Right-size GPU instances. A100s are overkill for most inference. T4s often work fine at a fraction of the cost. Profile your model’s actual memory and compute requirements.
Scale to zero. KServe can scale to zero replicas when there’s no traffic. You only pay when the model is being used.
Monitor GPU utilization. I’ve seen teams running GPUs at 10% utilization because they’re processing one request at a time. Enable request batching to improve throughput.

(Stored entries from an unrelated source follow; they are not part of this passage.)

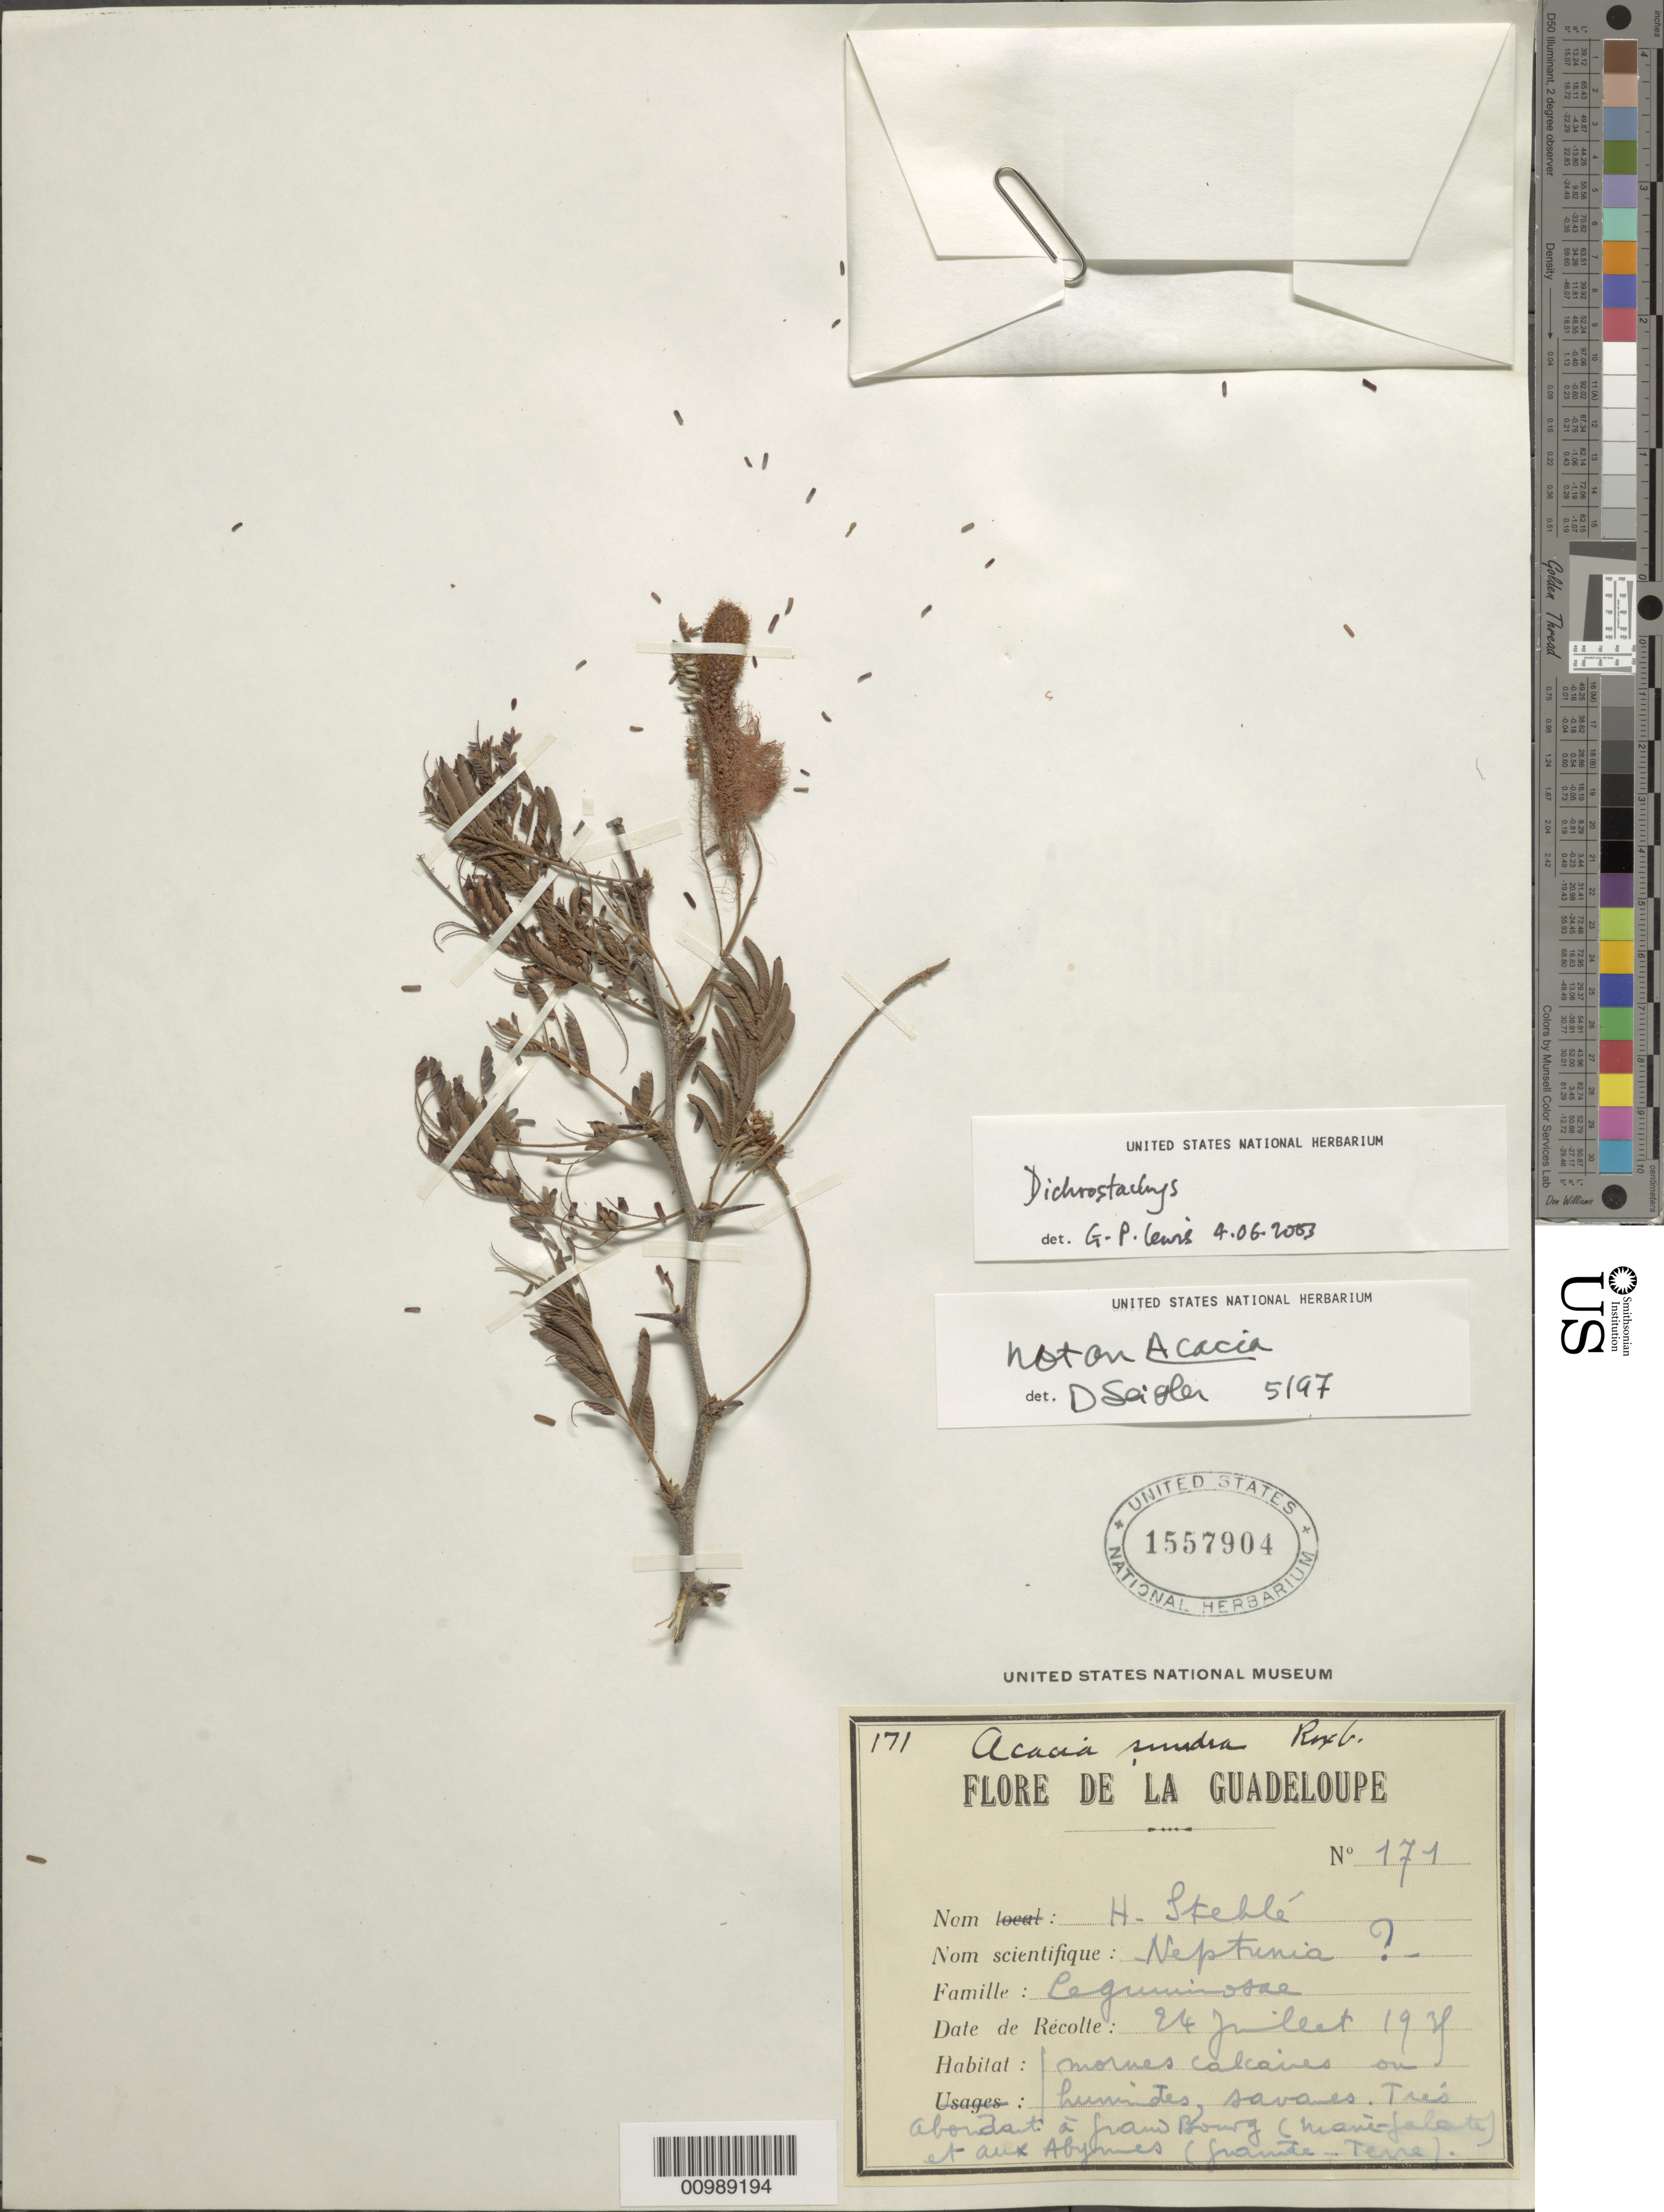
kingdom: Plantae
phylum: Tracheophyta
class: Magnoliopsida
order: Fabales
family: Fabaceae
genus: Dichrostachys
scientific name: Dichrostachys glomerata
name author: (Forssk.) Chiov.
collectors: H. Stehlé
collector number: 171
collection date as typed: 24 Jul 1939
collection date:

Lifecycle policies for model artifacts. Old model versions accumulate in S3. Set up lifecycle rules to archive or delete after 90 days.
Getting Started
If you’re new to MLOps, don’t try to adopt everything at once. Here’s the order I’d recommend:
-
Containerize models. Get them out of notebooks and into Docker images with pinned dependencies. This alone solves half the “works on my machine” problems.
-
Set up MLflow. Experiment tracking is low effort, high value. You’ll thank yourself when someone asks “what’s in production?”
-
Deploy with KServe. Don’t build your own serving infrastructure. KServe handles the hard parts.
-
Add Prometheus metrics. Start tracking prediction distributions from day one. You need baseline data before you can detect drift.
-
Automate retraining. Once you have monitoring, add scheduled retraining with validation gates.
ML systems are harder to operate than traditional applications. But the patterns are learnable, the tools are maturing, and frankly, this is where infrastructure is heading. Every company is becoming an ML company, whether they realise it or not.
The DevOps engineers who understand this stack will be in high demand. Start learning it now.